> _THE INPUT_:

####

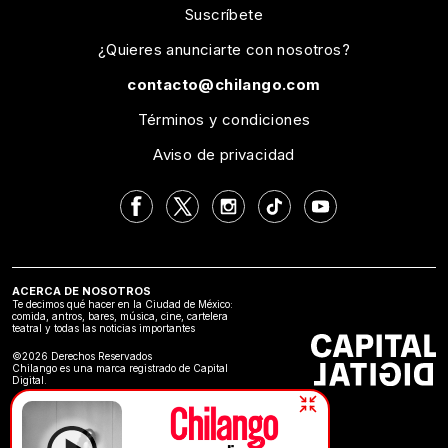
Suscríbete
¿Quieres anunciarte con nosotros?
contacto@chilango.com
Términos y condiciones
Aviso de privacidad
ACERCA DE NOSOTROS
Te decimos qué hacer en la Ciudad de México:
comida, antros, bares, música, cine, cartelera
teatral y todas las noticias importantes
©2026 Derechos Reservados
Chilango es una marca registrado de Capital
Digital.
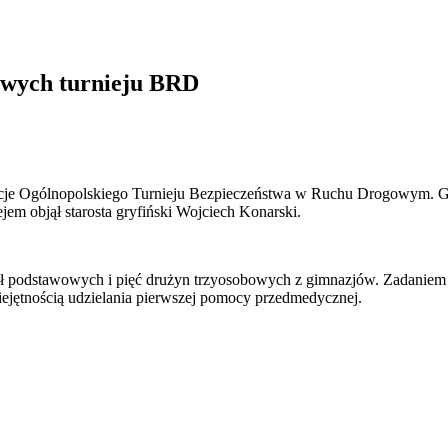
owych turnieju BRD
nacje Ogólnopolskiego Turnieju Bezpieczeństwa w Ruchu Drogowym. 
em objął starosta gryfiński Wojciech Konarski.
ół podstawowych i pięć drużyn trzyosobowych z gimnazjów. Zadaniem k
jętnością udzielania pierwszej pomocy przedmedycznej.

####

> _PROBLEM DESCRIPTION_:
Reproduce, word for word, the text read from every one of the rows above, omitting the pictures themselves.

> _RESULT_:
Suscríbete
¿Quieres anunciarte con nosotros?
contacto@chilango.com
Términos y condiciones
Aviso de privacidad
ACERCA DE NOSOTROS
Te decimos qué hacer en la Ciudad de México:
comida, antros, bares, música, cine, cartelera
teatral y todas las noticias importantes
©2026 Derechos Reservados
Chilango es una marca registrado de Capital
Digital.
owych turnieju BRD
nacje Ogólnopolskiego Turnieju Bezpieczeństwa w Ruchu Drogowym. 
em objął starosta gryfiński Wojciech Konarski.
ół podstawowych i pięć drużyn trzyosobowych z gimnazjów. Zadaniem k
jętnością udzielania pierwszej pomocy przedmedycznej.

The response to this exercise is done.